╭─ RECORDS FOR THE EXERCISE

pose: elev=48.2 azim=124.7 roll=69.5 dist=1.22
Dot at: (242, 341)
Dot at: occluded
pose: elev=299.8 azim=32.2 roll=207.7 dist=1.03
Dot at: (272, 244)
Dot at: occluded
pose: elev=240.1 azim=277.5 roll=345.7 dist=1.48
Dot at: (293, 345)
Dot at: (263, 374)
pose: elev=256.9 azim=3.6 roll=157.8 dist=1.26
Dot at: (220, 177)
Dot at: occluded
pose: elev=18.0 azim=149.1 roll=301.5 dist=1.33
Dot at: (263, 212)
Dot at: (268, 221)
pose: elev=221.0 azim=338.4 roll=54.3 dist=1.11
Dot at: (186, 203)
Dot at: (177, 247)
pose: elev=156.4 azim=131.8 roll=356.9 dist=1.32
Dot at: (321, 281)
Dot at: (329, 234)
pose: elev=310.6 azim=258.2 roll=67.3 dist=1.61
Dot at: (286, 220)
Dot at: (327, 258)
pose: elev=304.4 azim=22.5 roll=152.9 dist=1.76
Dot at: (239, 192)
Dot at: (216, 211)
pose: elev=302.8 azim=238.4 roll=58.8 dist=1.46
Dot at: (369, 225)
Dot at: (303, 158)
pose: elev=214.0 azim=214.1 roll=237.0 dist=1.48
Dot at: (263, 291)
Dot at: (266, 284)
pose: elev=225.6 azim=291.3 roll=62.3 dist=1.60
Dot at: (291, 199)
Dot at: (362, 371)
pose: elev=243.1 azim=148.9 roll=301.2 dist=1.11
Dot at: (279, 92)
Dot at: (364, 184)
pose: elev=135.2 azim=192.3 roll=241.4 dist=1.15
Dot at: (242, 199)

╰─

## WHAT YOU WILL DO
Rewrite everything from the entry line containing "pose: elev=214.0 azim=214.1" down to the end of the entries, changing "dist" to "distance" and leaving everything else unchanged.

## RESPONSE BELOW
pose: elev=214.0 azim=214.1 roll=237.0 distance=1.48
Dot at: (263, 291)
Dot at: (266, 284)
pose: elev=225.6 azim=291.3 roll=62.3 distance=1.60
Dot at: (291, 199)
Dot at: (362, 371)
pose: elev=243.1 azim=148.9 roll=301.2 distance=1.11
Dot at: (279, 92)
Dot at: (364, 184)
pose: elev=135.2 azim=192.3 roll=241.4 distance=1.15
Dot at: (242, 199)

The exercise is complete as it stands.